(Design files in plain text)
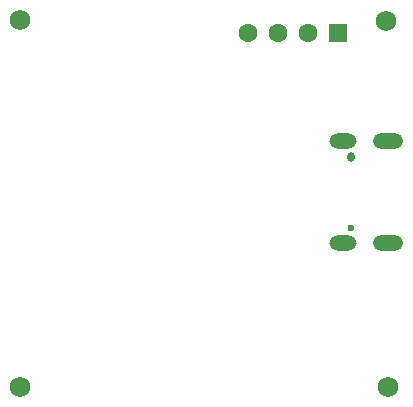
<source format=gbr>
%TF.GenerationSoftware,Altium Limited,Altium Designer,24.1.2 (44)*%
G04 Layer_Color=16711935*
%FSLAX45Y45*%
%MOMM*%
%TF.SameCoordinates,257A8DD5-596B-45CF-B8F4-21FB4E0B7711*%
%TF.FilePolarity,Negative*%
%TF.FileFunction,Soldermask,Bot*%
%TF.Part,Single*%
G01*
G75*
%TA.AperFunction,ComponentPad*%
G04:AMPARAMS|DCode=44|XSize=1.3mm|YSize=2.3mm|CornerRadius=0.65mm|HoleSize=0mm|Usage=FLASHONLY|Rotation=90.000|XOffset=0mm|YOffset=0mm|HoleType=Round|Shape=RoundedRectangle|*
%AMROUNDEDRECTD44*
21,1,1.30000,1.00000,0,0,90.0*
21,1,0.00000,2.30000,0,0,90.0*
1,1,1.30000,0.50000,0.00000*
1,1,1.30000,0.50000,0.00000*
1,1,1.30000,-0.50000,0.00000*
1,1,1.30000,-0.50000,0.00000*
%
%ADD44ROUNDEDRECTD44*%
G04:AMPARAMS|DCode=45|XSize=1.3mm|YSize=2.6mm|CornerRadius=0.65mm|HoleSize=0mm|Usage=FLASHONLY|Rotation=90.000|XOffset=0mm|YOffset=0mm|HoleType=Round|Shape=RoundedRectangle|*
%AMROUNDEDRECTD45*
21,1,1.30000,1.30000,0,0,90.0*
21,1,0.00000,2.60000,0,0,90.0*
1,1,1.30000,0.65000,0.00000*
1,1,1.30000,0.65000,0.00000*
1,1,1.30000,-0.65000,0.00000*
1,1,1.30000,-0.65000,0.00000*
%
%ADD45ROUNDEDRECTD45*%
%ADD46C,0.60000*%
G04:AMPARAMS|DCode=47|XSize=0.85mm|YSize=0.6mm|CornerRadius=0.3mm|HoleSize=0mm|Usage=FLASHONLY|Rotation=90.000|XOffset=0mm|YOffset=0mm|HoleType=Round|Shape=RoundedRectangle|*
%AMROUNDEDRECTD47*
21,1,0.85000,0.00000,0,0,90.0*
21,1,0.25000,0.60000,0,0,90.0*
1,1,0.60000,0.00000,0.12500*
1,1,0.60000,0.00000,-0.12500*
1,1,0.60000,0.00000,-0.12500*
1,1,0.60000,0.00000,0.12500*
%
%ADD47ROUNDEDRECTD47*%
%ADD48R,1.60000X1.60000*%
%ADD49C,1.60000*%
%TA.AperFunction,ViaPad*%
%ADD63C,1.72720*%
D44*
X11711200Y7653500D02*
D03*
X11711200Y8517500D02*
D03*
D45*
X12093700Y7653500D02*
D03*
Y8517500D02*
D03*
D46*
X11783700Y7785501D02*
D03*
D47*
Y8385500D02*
D03*
D48*
X11671300Y9436100D02*
D03*
D49*
X11417300D02*
D03*
X11163300D02*
D03*
X10909300D02*
D03*
D63*
X12077500Y9533100D02*
D03*
X8978700Y9545800D02*
D03*
Y6434300D02*
D03*
X12090200D02*
D03*
%TF.MD5,ba4aff6c05dd390138b6e38e6d93aa25*%
M02*

</source>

[What to produce]: Exact output of each line above is wanted, without the pictures.

[Solved problem]:
<source format=gbr>
%TF.GenerationSoftware,Altium Limited,Altium Designer,24.1.2 (44)*%
G04 Layer_Color=16711935*
%FSLAX45Y45*%
%MOMM*%
%TF.SameCoordinates,257A8DD5-596B-45CF-B8F4-21FB4E0B7711*%
%TF.FilePolarity,Negative*%
%TF.FileFunction,Soldermask,Bot*%
%TF.Part,Single*%
G01*
G75*
%TA.AperFunction,ComponentPad*%
G04:AMPARAMS|DCode=44|XSize=1.3mm|YSize=2.3mm|CornerRadius=0.65mm|HoleSize=0mm|Usage=FLASHONLY|Rotation=90.000|XOffset=0mm|YOffset=0mm|HoleType=Round|Shape=RoundedRectangle|*
%AMROUNDEDRECTD44*
21,1,1.30000,1.00000,0,0,90.0*
21,1,0.00000,2.30000,0,0,90.0*
1,1,1.30000,0.50000,0.00000*
1,1,1.30000,0.50000,0.00000*
1,1,1.30000,-0.50000,0.00000*
1,1,1.30000,-0.50000,0.00000*
%
%ADD44ROUNDEDRECTD44*%
G04:AMPARAMS|DCode=45|XSize=1.3mm|YSize=2.6mm|CornerRadius=0.65mm|HoleSize=0mm|Usage=FLASHONLY|Rotation=90.000|XOffset=0mm|YOffset=0mm|HoleType=Round|Shape=RoundedRectangle|*
%AMROUNDEDRECTD45*
21,1,1.30000,1.30000,0,0,90.0*
21,1,0.00000,2.60000,0,0,90.0*
1,1,1.30000,0.65000,0.00000*
1,1,1.30000,0.65000,0.00000*
1,1,1.30000,-0.65000,0.00000*
1,1,1.30000,-0.65000,0.00000*
%
%ADD45ROUNDEDRECTD45*%
%ADD46C,0.60000*%
G04:AMPARAMS|DCode=47|XSize=0.85mm|YSize=0.6mm|CornerRadius=0.3mm|HoleSize=0mm|Usage=FLASHONLY|Rotation=90.000|XOffset=0mm|YOffset=0mm|HoleType=Round|Shape=RoundedRectangle|*
%AMROUNDEDRECTD47*
21,1,0.85000,0.00000,0,0,90.0*
21,1,0.25000,0.60000,0,0,90.0*
1,1,0.60000,0.00000,0.12500*
1,1,0.60000,0.00000,-0.12500*
1,1,0.60000,0.00000,-0.12500*
1,1,0.60000,0.00000,0.12500*
%
%ADD47ROUNDEDRECTD47*%
%ADD48R,1.60000X1.60000*%
%ADD49C,1.60000*%
%TA.AperFunction,ViaPad*%
%ADD63C,1.72720*%
D44*
X11711200Y7653500D02*
D03*
X11711200Y8517500D02*
D03*
D45*
X12093700Y7653500D02*
D03*
Y8517500D02*
D03*
D46*
X11783700Y7785501D02*
D03*
D47*
Y8385500D02*
D03*
D48*
X11671300Y9436100D02*
D03*
D49*
X11417300D02*
D03*
X11163300D02*
D03*
X10909300D02*
D03*
D63*
X12077500Y9533100D02*
D03*
X8978700Y9545800D02*
D03*
Y6434300D02*
D03*
X12090200D02*
D03*
%TF.MD5,ba4aff6c05dd390138b6e38e6d93aa25*%
M02*

</source>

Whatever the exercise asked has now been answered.